Input records:
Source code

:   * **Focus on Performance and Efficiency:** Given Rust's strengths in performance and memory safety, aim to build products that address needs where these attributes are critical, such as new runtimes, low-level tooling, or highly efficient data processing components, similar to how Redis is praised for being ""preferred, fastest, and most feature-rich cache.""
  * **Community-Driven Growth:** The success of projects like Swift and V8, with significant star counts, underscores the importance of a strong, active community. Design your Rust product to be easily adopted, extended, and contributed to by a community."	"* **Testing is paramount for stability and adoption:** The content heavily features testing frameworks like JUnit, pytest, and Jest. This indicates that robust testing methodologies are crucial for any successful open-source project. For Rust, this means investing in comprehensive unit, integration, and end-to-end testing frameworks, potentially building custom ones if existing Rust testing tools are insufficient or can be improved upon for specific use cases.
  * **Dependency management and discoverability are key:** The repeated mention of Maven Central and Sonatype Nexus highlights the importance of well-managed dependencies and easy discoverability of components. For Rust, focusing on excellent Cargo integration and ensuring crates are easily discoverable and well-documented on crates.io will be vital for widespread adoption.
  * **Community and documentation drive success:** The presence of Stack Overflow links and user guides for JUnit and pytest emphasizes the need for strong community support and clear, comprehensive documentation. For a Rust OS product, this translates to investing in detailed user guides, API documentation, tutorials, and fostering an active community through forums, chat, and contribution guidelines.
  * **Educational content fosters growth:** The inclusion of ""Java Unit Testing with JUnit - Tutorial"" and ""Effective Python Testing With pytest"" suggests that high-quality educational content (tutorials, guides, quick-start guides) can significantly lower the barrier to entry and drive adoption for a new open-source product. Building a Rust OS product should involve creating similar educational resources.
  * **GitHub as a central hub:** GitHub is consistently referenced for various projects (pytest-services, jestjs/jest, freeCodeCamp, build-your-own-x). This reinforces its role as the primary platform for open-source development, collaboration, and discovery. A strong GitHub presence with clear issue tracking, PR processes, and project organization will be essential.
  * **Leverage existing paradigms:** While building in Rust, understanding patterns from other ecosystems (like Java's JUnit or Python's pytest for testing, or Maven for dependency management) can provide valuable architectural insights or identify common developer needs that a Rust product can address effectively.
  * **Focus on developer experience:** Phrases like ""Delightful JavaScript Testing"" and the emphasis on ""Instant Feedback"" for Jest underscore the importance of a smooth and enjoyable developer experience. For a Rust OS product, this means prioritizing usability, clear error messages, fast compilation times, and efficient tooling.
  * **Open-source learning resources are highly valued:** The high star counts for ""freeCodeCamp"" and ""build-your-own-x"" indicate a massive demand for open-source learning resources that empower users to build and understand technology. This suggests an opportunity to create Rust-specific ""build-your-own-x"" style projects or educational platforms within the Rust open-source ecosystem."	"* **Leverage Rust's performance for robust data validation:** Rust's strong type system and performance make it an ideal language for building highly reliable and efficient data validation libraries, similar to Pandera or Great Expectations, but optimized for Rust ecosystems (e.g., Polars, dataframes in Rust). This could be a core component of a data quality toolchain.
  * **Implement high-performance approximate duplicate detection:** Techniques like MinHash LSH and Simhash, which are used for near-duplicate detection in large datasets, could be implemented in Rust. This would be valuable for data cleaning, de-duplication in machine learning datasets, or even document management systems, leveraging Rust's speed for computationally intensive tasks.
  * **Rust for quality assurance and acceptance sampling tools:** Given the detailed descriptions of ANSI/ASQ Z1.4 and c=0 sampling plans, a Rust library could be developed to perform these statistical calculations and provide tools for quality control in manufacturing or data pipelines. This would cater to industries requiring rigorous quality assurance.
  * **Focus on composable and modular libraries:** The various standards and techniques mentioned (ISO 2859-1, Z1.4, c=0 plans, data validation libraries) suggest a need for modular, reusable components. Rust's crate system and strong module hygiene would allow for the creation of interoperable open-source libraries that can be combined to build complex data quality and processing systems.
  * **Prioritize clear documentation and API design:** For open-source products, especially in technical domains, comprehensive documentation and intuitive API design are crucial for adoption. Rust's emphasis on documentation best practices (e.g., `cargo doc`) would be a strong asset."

What you will do:
Reply with every line of the listing that has the string "comprehensive".

Exercise solution:
  * **Community-Driven Growth:** The success of projects like Swift and V8, with significant star counts, underscores the importance of a strong, active community. Design your Rust product to be easily adopted, extended, and contributed to by a community."	"* **Testing is paramount for stability and adoption:** The content heavily features testing frameworks like JUnit, pytest, and Jest. This indicates that robust testing methodologies are crucial for any successful open-source project. For Rust, this means investing in comprehensive unit, integration, and end-to-end testing frameworks, potentially building custom ones if existing Rust testing tools are insufficient or can be improved upon for specific use cases.
  * **Community and documentation drive success:** The presence of Stack Overflow links and user guides for JUnit and pytest emphasizes the need for strong community support and clear, comprehensive documentation. For a Rust OS product, this translates to investing in detailed user guides, API documentation, tutorials, and fostering an active community through forums, chat, and contribution guidelines.
  * **Prioritize clear documentation and API design:** For open-source products, especially in technical domains, comprehensive documentation and intuitive API design are crucial for adoption. Rust's emphasis on documentation best practices (e.g., `cargo doc`) would be a strong asset."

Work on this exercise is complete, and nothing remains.